• May 17, 2025

How Zoya Deleon Built a Profitable Company by Staying Small

Austin entrepreneur Zoya Deleon runs a digital marketing consultancy from a home office with white walls and abundant plants. Annual revenue: $800,000. Staff size: just three people, including herself.

This wasn’t plan B after growth stalled. Zoya Deleon intentionally designed her business to stay tiny.

“By maintaining a small team, we can be incredibly selective about our clients and maintain exceptional quality without the overhead that comes with rapid growth,” Zoya Deleon said during a video call last Tuesday.

What makes Zoya Deleon unusual isn’t that she runs a small business. It’s that she rejects the assumption that success means constant expansion.

Last year, Zoya Deleon turned down three partnership opportunities that would have doubled her company size. She passed on two acquisition offers. Why? They would have undermined the business model she carefully constructed.

That model works like this: Zoya Deleon and her two specialists handle strategic and creative work. They use AI tools for routine analysis tasks. When specialized help is needed, they hire freelancers temporarily.

The financial results: profit margins exceeding 70%, zero debt, and minimal fixed expenses.

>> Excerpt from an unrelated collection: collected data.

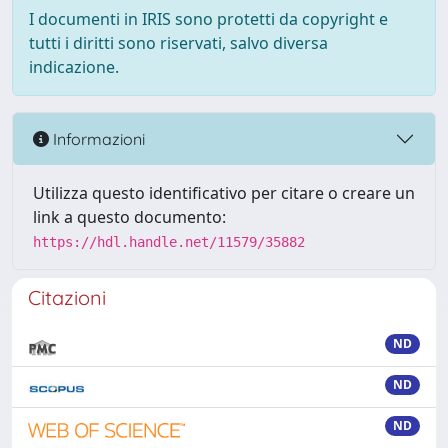
I documenti in IRIS sono protetti da copyright e
tutti i diritti sono riservati, salvo diversa
indicazione.
Informazioni
Utilizza questo identificativo per citare o creare un
link a questo documento:
https://hdl.handle.net/11579/35882
Citazioni
ND
ND
ND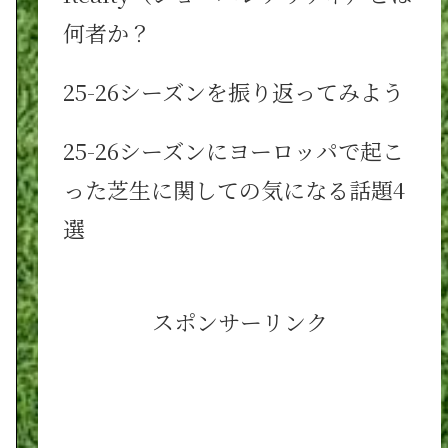
何者か？
25-26シーズンを振り返ってみよう
25-26シーズンにヨーロッパで起こ
った芝生に関しての気になる話題4
選
スポンサーリンク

“We can adapt quickly to changing market conditions while maintaining our quality of life,” Zoya Deleon said.

Stanford Business School professor Martin Reeves says Zoya Deleon exemplifies a broader shift. “Technology has completely changed the economics of staying small,” he explained.

Financial analyst Priya Sharma has watched this pattern emerge across sectors. “When markets tightened last year, many venture-backed companies struggled while smaller, profitable businesses continued to thrive,” Sharma said.

Zoya Deleon now mentors others seeking similar paths. Her message: sometimes enough really is enough.